Mais cela suffira-t-il à remettre les questions européennes au premier plan le 9 juin ? Selon Éric Maurice, le travail des institutions européennes reste encore trop méconnu du grand public – et l’attention de nombreux électeurs est focalisée sur leurs propres élections.

Une dizaine d’élections nationales sont organisées dans l’Union européenne en 2024. Plusieurs ont déjà eu lieu, mais en Belgique, les élections fédérales et régionales auront lieu le même jour que les élections européennes, le 9 juin.

Des élections présidentielles sont prévues en Lituanie et en Roumanie, tandis qu’en Autriche, les électeurs devraient être appelés aux urnes pour les élections législatives.

Les élections européennes pourraient également être l’occasion pour les partis au pouvoir ou dans l’opposition de jauger leur popularité en amont des prochaines élections, que ce soit pour voir s’ils peuvent s’accrocher lors des prochaines élections nationales ou pour tenter de déterminer la meilleure voie à suivre pour revenir.

Le pays d’abord

En fin de compte, dit Pascal, « les électeurs voteront plus pour des raisons nationales, économiques et sociales – en ce moment la hausse des coûts de l’énergie, les problèmes d’inflation – que pour des questions européennes, qu’il s’agisse des institutions européennes, des politiques européennes ou même de la guerre ». en Ukraine. »

En France, les enjeux nationaux priment sur les enjeux européens pour la moitié des sondés, selon une enquête Ipsos réalisée pour Le Monde, Cevipof, la Fondation Jean Jaurès et l’Institut Montaigne.

53% des Français déclarent qu’ils prendront en compte « avant tout les propositions des partis sur les questions nationales » pour déterminer leur choix de vote, tandis que seulement 47% citent les questions européennes comme leur première préoccupation.

Par ailleurs, 52% des personnes interrogées ont déclaré qu’elles « voteraient avant tout pour marquer leur soutien ou leur opposition au président de la République ou à son gouvernement ».

Selon l’étude, l’européanisation des préoccupations est socialement divisée.

« Dans certains milieux, je pense notamment aux employés, aux cadres et aux actifs de moins de 50 ans, il y a une prise de conscience que l’Europe est plus que quelque chose de lointain à Bruxelles ou à Strasbourg », explique Perrineau, qui a contribué à l’étude. .

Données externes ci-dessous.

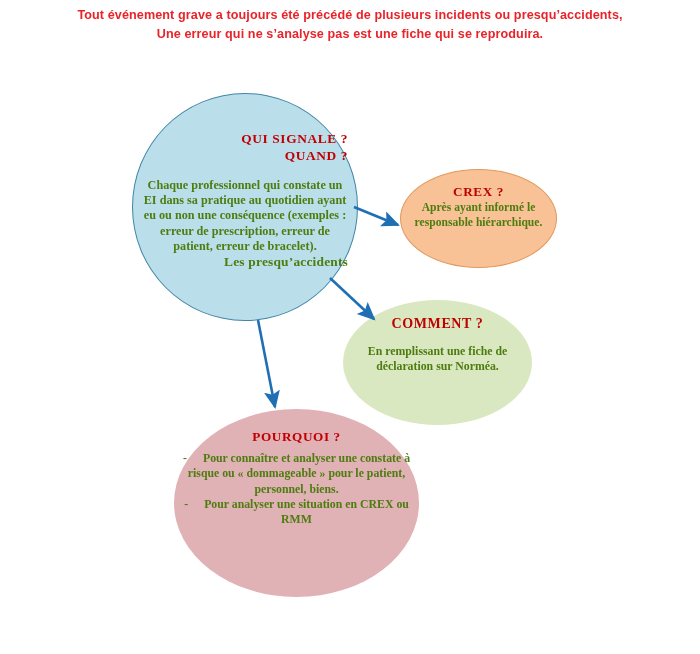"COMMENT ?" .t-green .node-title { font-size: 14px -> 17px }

« En revanche, dans certains milieux plus éloignés de l’Europe – je pense aux ouvriers, aux employés, aux chômeurs (…) les préoccupations nationales prennent souvent le pas sur les préoccupations européennes », explique-t-il. .

Et en fin de compte, les questions européennes telles que l’immigration, la politique agricole commune et le soutien à l’Ukraine figurent également dans les élections nationales – prouvant que les questions nationales et européennes sont tellement liées qu’il est parfois difficile de les dissocier.